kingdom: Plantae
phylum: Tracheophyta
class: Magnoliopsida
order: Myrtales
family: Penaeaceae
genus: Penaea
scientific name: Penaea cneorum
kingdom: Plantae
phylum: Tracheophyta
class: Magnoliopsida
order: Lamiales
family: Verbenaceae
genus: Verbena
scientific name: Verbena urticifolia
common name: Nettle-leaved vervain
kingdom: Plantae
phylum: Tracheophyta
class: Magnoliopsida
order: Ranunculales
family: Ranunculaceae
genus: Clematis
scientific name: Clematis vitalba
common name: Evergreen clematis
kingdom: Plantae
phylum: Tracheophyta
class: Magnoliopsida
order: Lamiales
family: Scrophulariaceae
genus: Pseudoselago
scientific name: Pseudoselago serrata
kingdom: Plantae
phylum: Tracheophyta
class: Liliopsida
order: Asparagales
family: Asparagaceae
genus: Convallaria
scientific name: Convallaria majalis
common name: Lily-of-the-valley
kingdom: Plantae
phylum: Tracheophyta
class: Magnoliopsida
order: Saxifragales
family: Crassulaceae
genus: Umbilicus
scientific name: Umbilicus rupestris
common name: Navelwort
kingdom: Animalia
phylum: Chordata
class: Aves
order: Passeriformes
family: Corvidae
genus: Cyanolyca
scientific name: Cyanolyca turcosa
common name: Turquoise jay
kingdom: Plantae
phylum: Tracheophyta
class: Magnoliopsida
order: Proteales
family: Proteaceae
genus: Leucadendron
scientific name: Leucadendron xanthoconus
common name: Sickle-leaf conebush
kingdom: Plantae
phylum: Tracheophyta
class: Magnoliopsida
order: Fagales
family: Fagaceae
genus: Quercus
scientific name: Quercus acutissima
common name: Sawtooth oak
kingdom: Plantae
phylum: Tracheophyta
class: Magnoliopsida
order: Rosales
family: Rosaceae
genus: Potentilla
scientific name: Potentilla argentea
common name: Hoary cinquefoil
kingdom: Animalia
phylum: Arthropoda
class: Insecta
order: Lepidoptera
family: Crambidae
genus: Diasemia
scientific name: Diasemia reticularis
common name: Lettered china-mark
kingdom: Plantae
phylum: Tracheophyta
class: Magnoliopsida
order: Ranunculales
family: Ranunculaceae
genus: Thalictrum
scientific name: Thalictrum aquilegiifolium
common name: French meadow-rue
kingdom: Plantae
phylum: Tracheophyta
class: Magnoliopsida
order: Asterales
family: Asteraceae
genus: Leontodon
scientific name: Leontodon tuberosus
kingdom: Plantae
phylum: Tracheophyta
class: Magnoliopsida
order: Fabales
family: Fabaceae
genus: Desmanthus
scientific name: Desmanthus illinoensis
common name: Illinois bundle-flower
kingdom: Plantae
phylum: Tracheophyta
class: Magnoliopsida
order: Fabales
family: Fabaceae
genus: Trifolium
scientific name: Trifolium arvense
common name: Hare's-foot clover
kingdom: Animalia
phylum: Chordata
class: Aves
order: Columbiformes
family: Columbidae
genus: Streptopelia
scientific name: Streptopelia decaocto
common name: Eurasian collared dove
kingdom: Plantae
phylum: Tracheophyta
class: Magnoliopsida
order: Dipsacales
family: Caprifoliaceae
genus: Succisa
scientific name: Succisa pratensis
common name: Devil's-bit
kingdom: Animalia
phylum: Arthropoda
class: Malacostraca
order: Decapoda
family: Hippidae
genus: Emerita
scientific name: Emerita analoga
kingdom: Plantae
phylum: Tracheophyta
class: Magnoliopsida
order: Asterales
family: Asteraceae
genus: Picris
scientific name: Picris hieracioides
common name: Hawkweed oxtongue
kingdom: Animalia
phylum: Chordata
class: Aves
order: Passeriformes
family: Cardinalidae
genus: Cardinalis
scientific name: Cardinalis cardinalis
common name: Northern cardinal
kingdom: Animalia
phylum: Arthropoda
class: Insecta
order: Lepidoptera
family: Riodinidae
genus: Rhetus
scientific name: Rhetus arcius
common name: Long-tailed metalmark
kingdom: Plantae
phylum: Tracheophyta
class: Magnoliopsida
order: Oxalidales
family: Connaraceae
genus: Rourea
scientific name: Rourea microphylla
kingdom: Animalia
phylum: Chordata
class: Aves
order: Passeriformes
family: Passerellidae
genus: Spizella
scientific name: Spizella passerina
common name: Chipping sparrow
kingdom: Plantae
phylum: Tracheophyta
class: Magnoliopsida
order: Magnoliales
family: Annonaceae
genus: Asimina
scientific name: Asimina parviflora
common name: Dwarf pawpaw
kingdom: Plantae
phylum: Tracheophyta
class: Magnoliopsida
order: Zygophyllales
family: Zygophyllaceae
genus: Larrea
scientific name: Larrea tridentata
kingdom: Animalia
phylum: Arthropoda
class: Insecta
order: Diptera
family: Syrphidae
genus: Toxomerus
****************************************
▸ WHAT NEEDS TO BE DONE: Please arrange the material from the line containing "genus: Streptopelia" up to and including the line containing "order: Magnoliales" as a Markdown table with the columns Row and Line. Leave out any blank lines.

▸ SOLVED PROBLEM:
| Row | Line |
|---|---|
| 1 | genus: Streptopelia |
| 2 | scientific name: Streptopelia decaocto |
| 3 | common name: Eurasian collared dove |
| 4 | kingdom: Plantae |
| 5 | phylum: Tracheophyta |
| 6 | class: Magnoliopsida |
| 7 | order: Dipsacales |
| 8 | family: Caprifoliaceae |
| 9 | genus: Succisa |
| 10 | scientific name: Succisa pratensis |
| 11 | common name: Devil's-bit |
| 12 | kingdom: Animalia |
| 13 | phylum: Arthropoda |
| 14 | class: Malacostraca |
| 15 | order: Decapoda |
| 16 | family: Hippidae |
| 17 | genus: Emerita |
| 18 | scientific name: Emerita analoga |
| 19 | kingdom: Plantae |
| 20 | phylum: Tracheophyta |
| 21 | class: Magnoliopsida |
| 22 | order: Asterales |
| 23 | family: Asteraceae |
| 24 | genus: Picris |
| 25 | scientific name: Picris hieracioides |
| 26 | common name: Hawkweed oxtongue |
| 27 | kingdom: Animalia |
| 28 | phylum: Chordata |
| 29 | class: Aves |
| 30 | order: Passeriformes |
| 31 | family: Cardinalidae |
| 32 | genus: Cardinalis |
| 33 | scientific name: Cardinalis cardinalis |
| 34 | common name: Northern cardinal |
| 35 | kingdom: Animalia |
| 36 | phylum: Arthropoda |
| 37 | class: Insecta |
| 38 | order: Lepidoptera |
| 39 | family: Riodinidae |
| 40 | genus: Rhetus |
| 41 | scientific name: Rhetus arcius |
| 42 | common name: Long-tailed metalmark |
| 43 | kingdom: Plantae |
| 44 | phylum: Tracheophyta |
| 45 | class: Magnoliopsida |
| 46 | order: Oxalidales |
| 47 | family: Connaraceae |
| 48 | genus: Rourea |
| 49 | scientific name: Rourea microphylla |
| 50 | kingdom: Animalia |
| 51 | phylum: Chordata |
| 52 | class: Aves |
| 53 | order: Passeriformes |
| 54 | family: Passerellidae |
| 55 | genus: Spizella |
| 56 | scientific name: Spizella passerina |
| 57 | common name: Chipping sparrow |
| 58 | kingdom: Plantae |
| 59 | phylum: Tracheophyta |
| 60 | class: Magnoliopsida |
| 61 | order: Magnoliales |